Network failures in such a complex, distributed system cause unexpected problems. 'Router' should be thought of in this scenario as 'data flow device', and of course data is at risk.Transaction rollbacks, session timeouts, more than these cause problems that become data loss events.
Not that SWA is without blame here. At work we had a server failure that impacted thousands of virtual machines. What was a storage failure became a corruption failure, and ultimately we lost most of those VMs. Recovery varied from restore image from backup to, for our team, rebuild from source. Total loss of data of 3 years' data. Rebuild the data for only 9 months due to unforeseen limitations. And silence form the technology team. We had to go to C-level execs to be included in the M&M and analysis, and were asked continually why, since we were just customers. Accountability was not even considered until we demonstrated the ultimate costs for *our* real customers. Even now they keep trying to write it off as unpredictable, and we go back to apparent lack of testing, disaster recovery validation, and the abject failure of a three-letter vendor to recover their flagship system from an error induced by their own software update. After pointing out that the only real penalty for their team is to remove team member, we had to say out loud, in front of execs, "and if we do not, will this happen again?" Of course not, they say. And of course, they could not say that they never lead us to believe that prior to the failure.
To this day, and I will reference this on a call in about 2 hours, when they take up my current top issue, it will be blamed on an unexpected failure. And I'll say 'like $%^&* this spring?'. And every one on the call will remember, and know that I called them out again. And even the C-level is reluctant to actually cost the team anything, since this was a failure of routine maintenance, preferred and strategic vendor failure, recovery and data loss prevention failure, and even a system design deficiency resulting in a significant loss and concurrent brand damage/customer dissatisfaction/recovery cost impacts, or to put it simply, everything failed. No one is willing to acknowledge that all this failed. And they may, unknown to me, be in an investigation that will result in changes, but sadly I doubt it.

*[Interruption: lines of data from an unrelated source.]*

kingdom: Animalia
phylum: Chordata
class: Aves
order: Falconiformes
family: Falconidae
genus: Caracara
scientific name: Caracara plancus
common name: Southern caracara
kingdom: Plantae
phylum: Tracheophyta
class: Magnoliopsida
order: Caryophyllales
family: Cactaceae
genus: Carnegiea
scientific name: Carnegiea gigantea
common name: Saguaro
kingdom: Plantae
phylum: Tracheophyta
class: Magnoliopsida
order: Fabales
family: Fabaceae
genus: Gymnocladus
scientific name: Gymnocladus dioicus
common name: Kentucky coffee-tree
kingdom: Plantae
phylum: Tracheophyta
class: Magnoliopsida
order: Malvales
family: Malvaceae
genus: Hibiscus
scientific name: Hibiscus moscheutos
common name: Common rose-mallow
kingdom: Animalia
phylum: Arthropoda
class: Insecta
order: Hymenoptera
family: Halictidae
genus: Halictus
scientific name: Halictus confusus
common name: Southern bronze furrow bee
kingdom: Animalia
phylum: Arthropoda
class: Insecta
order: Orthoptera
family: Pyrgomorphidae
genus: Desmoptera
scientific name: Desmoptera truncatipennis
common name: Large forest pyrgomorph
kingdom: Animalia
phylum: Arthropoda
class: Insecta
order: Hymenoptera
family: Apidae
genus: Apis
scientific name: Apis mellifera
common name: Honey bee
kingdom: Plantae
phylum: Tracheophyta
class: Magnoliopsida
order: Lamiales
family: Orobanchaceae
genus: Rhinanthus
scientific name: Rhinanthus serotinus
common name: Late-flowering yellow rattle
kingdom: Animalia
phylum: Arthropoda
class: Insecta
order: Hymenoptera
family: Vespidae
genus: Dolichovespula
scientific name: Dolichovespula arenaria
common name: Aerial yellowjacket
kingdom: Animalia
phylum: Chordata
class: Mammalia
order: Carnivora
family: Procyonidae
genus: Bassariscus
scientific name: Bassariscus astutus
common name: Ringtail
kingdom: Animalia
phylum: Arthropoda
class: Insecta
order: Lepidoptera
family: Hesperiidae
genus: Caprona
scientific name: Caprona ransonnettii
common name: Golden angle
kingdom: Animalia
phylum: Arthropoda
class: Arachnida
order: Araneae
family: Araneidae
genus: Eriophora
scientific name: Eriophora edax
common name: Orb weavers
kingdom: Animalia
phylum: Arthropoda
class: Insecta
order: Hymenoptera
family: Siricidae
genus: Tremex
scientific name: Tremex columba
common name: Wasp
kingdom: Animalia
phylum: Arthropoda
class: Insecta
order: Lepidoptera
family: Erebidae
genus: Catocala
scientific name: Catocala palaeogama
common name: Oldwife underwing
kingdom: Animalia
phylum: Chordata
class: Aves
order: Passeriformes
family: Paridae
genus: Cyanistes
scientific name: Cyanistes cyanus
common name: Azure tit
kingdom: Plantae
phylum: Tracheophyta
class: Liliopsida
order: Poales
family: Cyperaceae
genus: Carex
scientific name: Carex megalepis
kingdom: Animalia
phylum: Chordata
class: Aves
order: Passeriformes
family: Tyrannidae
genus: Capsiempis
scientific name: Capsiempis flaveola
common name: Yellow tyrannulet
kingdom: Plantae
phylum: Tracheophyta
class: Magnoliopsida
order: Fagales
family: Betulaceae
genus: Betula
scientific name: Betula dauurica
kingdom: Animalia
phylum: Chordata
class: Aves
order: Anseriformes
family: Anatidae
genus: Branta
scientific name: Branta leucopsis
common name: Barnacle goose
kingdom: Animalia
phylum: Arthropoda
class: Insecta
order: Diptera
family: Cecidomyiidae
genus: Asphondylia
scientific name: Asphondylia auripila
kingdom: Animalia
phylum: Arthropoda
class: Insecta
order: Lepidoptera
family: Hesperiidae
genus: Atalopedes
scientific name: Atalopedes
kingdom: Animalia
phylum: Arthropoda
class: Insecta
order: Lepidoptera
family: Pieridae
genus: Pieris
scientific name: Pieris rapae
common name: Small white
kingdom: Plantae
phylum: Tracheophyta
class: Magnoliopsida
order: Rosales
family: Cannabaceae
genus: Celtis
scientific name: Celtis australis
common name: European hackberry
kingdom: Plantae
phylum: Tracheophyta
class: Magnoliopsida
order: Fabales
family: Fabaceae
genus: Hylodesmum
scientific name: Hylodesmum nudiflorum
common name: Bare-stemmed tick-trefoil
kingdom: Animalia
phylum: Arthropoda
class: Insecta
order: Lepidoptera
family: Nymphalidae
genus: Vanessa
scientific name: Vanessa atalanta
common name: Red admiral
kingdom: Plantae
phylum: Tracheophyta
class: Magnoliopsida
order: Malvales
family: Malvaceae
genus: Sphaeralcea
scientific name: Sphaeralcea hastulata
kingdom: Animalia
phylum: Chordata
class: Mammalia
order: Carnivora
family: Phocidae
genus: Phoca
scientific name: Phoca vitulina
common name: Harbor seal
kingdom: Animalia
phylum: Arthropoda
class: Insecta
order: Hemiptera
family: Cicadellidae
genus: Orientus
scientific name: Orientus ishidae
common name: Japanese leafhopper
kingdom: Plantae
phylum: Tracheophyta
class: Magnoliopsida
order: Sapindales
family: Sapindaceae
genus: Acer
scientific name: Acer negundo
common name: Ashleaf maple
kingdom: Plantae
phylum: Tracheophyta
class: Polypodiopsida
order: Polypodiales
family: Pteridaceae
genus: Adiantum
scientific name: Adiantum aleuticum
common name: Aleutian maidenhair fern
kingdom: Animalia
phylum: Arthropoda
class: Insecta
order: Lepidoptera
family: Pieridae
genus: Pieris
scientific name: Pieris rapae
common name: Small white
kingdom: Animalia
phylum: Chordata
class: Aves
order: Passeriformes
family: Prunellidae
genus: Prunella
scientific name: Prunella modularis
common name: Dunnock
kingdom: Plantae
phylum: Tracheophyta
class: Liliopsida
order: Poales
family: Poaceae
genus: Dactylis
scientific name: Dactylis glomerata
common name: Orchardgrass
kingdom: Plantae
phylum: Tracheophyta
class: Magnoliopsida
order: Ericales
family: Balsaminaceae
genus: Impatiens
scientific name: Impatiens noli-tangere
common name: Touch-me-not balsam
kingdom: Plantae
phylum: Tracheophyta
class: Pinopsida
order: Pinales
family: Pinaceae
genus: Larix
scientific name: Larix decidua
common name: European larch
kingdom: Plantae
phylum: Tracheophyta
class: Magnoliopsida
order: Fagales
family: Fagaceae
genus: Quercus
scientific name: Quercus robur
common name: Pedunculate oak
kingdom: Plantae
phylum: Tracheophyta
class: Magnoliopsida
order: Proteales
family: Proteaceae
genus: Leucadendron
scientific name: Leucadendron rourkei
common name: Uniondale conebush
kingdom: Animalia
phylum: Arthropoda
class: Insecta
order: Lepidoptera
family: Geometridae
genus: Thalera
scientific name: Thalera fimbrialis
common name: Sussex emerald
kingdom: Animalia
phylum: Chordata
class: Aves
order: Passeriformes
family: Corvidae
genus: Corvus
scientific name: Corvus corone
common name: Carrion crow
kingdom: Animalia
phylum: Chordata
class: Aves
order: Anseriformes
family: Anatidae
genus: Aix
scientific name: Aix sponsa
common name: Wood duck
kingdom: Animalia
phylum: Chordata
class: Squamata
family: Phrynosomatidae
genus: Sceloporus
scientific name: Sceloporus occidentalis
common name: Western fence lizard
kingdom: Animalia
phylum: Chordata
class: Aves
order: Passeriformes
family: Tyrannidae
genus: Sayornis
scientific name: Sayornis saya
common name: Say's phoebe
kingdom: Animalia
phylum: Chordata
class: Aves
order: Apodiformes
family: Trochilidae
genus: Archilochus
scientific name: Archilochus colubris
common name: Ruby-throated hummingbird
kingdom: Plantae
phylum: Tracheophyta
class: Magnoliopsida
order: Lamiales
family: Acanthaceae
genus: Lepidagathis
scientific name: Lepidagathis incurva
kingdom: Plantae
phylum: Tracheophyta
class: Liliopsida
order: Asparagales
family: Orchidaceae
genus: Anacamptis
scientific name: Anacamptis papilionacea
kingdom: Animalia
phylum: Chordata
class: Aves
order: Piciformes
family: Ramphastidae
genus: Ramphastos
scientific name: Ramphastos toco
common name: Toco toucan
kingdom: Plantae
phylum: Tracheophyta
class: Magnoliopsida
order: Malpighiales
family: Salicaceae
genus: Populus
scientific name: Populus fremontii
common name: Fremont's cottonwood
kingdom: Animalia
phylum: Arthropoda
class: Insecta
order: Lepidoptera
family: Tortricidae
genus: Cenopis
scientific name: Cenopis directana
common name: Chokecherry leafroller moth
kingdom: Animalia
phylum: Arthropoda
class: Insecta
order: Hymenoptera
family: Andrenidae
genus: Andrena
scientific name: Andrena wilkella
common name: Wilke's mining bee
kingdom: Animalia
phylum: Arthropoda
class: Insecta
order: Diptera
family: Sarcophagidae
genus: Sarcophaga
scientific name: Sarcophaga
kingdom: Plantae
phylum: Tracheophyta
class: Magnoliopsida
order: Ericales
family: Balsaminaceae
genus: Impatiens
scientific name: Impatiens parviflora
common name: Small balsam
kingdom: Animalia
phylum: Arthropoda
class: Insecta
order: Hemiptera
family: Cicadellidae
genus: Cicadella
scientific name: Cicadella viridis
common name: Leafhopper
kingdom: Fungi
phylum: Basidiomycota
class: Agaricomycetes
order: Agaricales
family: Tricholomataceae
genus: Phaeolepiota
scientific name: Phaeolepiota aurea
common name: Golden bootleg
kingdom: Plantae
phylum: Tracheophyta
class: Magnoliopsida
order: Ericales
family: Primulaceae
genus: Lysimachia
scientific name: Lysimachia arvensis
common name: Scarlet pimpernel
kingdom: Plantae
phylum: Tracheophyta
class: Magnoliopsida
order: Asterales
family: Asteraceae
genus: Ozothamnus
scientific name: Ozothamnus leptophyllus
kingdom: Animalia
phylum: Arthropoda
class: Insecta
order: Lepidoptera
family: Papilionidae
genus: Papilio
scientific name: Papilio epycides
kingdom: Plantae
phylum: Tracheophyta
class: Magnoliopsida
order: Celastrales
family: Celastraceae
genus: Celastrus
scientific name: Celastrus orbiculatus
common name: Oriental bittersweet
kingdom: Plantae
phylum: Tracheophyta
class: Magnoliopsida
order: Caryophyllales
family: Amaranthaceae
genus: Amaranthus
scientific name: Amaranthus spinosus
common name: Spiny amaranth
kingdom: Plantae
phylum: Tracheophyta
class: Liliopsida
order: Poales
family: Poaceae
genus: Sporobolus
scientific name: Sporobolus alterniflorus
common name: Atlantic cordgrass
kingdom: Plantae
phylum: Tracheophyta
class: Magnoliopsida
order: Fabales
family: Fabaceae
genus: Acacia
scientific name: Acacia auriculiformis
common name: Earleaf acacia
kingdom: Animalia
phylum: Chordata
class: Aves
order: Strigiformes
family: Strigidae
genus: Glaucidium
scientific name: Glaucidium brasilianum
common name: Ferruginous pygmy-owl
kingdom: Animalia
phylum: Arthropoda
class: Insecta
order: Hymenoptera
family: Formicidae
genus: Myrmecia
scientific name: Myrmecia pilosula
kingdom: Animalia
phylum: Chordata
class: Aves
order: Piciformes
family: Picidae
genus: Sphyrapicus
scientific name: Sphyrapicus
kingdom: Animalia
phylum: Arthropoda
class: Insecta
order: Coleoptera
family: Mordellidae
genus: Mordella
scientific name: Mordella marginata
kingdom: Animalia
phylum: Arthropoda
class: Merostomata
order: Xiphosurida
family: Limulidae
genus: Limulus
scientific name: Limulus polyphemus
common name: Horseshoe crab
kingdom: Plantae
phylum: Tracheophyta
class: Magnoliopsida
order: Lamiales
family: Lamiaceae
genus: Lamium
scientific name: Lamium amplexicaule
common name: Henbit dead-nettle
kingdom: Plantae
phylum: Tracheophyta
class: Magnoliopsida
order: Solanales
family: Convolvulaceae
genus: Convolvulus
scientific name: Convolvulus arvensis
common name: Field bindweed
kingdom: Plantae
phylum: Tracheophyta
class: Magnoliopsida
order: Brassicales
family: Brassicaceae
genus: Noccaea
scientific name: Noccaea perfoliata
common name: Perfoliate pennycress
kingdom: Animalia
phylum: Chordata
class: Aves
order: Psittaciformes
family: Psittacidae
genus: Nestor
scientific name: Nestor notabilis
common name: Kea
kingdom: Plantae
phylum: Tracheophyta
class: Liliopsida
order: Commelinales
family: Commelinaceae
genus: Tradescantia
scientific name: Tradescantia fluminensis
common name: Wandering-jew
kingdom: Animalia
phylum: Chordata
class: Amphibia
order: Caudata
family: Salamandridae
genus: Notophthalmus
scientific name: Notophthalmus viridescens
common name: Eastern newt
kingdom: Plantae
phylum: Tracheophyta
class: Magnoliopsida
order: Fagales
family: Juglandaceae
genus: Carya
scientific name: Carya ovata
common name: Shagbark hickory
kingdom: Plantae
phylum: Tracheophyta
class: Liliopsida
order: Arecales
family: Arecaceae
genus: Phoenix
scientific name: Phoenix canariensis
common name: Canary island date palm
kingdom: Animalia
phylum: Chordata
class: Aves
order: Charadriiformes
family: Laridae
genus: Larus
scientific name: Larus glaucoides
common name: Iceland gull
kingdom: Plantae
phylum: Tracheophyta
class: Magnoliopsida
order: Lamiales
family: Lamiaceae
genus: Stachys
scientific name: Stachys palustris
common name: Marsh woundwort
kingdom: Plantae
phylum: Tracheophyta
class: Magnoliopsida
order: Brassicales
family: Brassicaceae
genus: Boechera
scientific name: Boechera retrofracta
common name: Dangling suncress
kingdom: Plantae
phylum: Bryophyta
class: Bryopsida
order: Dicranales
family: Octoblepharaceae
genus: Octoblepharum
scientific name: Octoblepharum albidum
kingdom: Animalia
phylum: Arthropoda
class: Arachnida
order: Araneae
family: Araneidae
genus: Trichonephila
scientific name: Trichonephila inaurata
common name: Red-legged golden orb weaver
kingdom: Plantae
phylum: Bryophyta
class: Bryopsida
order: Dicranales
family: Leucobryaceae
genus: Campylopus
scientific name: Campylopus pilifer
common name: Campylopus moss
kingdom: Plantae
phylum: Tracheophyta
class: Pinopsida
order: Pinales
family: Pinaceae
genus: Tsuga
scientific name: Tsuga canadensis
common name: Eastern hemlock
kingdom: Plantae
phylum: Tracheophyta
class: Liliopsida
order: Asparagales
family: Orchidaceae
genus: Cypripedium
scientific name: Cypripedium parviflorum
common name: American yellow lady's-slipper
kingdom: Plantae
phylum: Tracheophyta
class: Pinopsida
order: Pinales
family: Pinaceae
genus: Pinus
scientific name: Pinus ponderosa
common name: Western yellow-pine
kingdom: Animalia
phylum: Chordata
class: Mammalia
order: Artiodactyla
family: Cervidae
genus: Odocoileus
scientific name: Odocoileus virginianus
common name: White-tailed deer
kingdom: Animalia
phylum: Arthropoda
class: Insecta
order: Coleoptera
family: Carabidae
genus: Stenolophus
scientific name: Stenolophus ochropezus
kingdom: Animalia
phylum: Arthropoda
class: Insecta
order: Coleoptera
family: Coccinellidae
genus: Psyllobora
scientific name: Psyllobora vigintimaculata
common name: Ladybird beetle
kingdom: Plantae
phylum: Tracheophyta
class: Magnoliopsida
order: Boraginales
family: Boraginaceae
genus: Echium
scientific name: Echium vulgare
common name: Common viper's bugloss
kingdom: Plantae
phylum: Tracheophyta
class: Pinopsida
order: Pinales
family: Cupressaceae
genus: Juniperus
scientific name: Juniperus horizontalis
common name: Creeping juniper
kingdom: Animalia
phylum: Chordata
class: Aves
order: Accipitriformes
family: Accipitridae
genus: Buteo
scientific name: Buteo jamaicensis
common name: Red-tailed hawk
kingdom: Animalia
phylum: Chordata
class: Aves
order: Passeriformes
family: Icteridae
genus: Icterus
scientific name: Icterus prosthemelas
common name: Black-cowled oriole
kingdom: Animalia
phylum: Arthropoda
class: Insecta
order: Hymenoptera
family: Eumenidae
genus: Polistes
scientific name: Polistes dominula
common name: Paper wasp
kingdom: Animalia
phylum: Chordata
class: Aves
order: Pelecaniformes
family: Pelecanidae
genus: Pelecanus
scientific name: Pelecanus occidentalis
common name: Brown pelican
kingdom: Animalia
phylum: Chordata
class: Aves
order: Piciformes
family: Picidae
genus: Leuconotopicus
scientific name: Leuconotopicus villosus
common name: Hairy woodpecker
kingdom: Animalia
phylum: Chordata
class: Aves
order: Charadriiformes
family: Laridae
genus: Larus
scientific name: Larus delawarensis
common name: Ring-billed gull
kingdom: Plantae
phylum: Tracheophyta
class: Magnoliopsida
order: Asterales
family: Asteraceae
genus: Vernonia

SWA will, however, be looking into this, since it is not just lost bookings but huge overtime costs, make up flight costs, penalties, and compensation. My niece was flying then and this turned a 6 hour trip into an 11 hour ordeal with lost baggage and a very unsatisfactory experience at the counters, since after all the systems were down and no info was readily available. We won't know about that. And this is a first for SWA, but Continental failed like this a few years ago, and the USAir merger with an airline to be named later resulted in a huge system merge and a failure similarly. Big systems fail big. It is hard to test recovery when it costs so much to replicate the hardware, and the production system is 24x7x365. Glad I'm not in that business any more, though there is nothing like a realistic DR exercise to sharpen your focus and get the blood flowing, and when it actually works, a huge validation.